-- Information provided follows --

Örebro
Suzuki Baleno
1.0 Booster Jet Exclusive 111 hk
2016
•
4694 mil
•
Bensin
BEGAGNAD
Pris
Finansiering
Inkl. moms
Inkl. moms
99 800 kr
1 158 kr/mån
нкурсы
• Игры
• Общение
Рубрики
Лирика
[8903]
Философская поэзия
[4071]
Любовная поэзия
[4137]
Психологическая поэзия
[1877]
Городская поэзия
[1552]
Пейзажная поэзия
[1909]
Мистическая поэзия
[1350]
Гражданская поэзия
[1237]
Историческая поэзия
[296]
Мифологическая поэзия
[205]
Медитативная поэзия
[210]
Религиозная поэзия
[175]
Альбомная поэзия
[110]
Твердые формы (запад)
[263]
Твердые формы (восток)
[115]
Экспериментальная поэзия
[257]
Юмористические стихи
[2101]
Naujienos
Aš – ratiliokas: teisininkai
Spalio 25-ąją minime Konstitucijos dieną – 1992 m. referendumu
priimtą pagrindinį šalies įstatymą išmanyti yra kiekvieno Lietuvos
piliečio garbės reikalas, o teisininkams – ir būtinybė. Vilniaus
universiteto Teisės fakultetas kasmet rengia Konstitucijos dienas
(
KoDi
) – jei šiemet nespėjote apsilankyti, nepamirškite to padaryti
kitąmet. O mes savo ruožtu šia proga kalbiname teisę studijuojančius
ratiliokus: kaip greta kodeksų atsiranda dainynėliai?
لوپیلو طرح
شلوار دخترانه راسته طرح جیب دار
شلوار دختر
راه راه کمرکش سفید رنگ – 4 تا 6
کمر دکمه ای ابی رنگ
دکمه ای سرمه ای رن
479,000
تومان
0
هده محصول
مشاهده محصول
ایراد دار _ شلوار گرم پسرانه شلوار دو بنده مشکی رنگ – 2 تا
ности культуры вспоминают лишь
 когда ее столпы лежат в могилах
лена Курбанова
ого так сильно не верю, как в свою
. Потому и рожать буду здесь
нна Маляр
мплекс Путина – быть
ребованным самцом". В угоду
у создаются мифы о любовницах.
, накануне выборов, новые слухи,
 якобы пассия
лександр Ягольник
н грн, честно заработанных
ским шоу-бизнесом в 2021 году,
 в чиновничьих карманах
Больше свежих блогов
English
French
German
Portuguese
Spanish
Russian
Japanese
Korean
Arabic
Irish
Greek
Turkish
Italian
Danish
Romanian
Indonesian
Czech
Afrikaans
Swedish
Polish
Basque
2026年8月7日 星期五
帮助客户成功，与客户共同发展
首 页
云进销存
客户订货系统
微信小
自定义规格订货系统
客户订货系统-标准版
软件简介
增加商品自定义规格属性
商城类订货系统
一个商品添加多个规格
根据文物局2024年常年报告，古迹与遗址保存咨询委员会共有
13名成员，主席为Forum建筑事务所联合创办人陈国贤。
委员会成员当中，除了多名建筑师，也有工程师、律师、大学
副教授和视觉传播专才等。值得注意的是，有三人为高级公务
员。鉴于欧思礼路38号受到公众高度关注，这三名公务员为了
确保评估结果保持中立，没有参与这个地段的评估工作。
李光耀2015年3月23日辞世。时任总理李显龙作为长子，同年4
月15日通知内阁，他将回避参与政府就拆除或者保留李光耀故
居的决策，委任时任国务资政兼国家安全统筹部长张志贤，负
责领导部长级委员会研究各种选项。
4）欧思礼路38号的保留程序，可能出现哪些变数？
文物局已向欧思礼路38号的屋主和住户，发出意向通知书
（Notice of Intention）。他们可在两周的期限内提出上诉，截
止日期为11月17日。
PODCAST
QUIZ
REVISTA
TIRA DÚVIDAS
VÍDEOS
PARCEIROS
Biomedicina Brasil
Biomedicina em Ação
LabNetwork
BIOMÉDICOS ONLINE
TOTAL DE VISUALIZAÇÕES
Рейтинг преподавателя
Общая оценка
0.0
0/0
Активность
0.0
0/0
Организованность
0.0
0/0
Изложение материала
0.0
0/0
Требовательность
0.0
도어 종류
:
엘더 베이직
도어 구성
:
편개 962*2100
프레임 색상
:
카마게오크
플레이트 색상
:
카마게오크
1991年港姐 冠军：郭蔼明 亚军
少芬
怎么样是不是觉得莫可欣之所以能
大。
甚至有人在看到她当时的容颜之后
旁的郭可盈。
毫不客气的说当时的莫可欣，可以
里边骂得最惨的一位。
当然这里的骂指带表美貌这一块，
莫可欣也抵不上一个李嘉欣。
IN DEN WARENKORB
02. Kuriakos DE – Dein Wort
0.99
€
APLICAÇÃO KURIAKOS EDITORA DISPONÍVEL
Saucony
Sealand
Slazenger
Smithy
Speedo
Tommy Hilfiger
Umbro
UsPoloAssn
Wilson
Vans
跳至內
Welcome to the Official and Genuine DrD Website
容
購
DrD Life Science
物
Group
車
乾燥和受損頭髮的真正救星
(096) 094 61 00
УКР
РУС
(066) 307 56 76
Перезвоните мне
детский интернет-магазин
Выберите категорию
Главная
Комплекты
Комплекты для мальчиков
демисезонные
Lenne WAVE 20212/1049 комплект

-- Information provided concluded --

Return each line from the listing above that contains the word "Konstitucijos".

Spalio 25-ąją minime Konstitucijos dieną – 1992 m. referendumu
universiteto Teisės fakultetas kasmet rengia Konstitucijos dienas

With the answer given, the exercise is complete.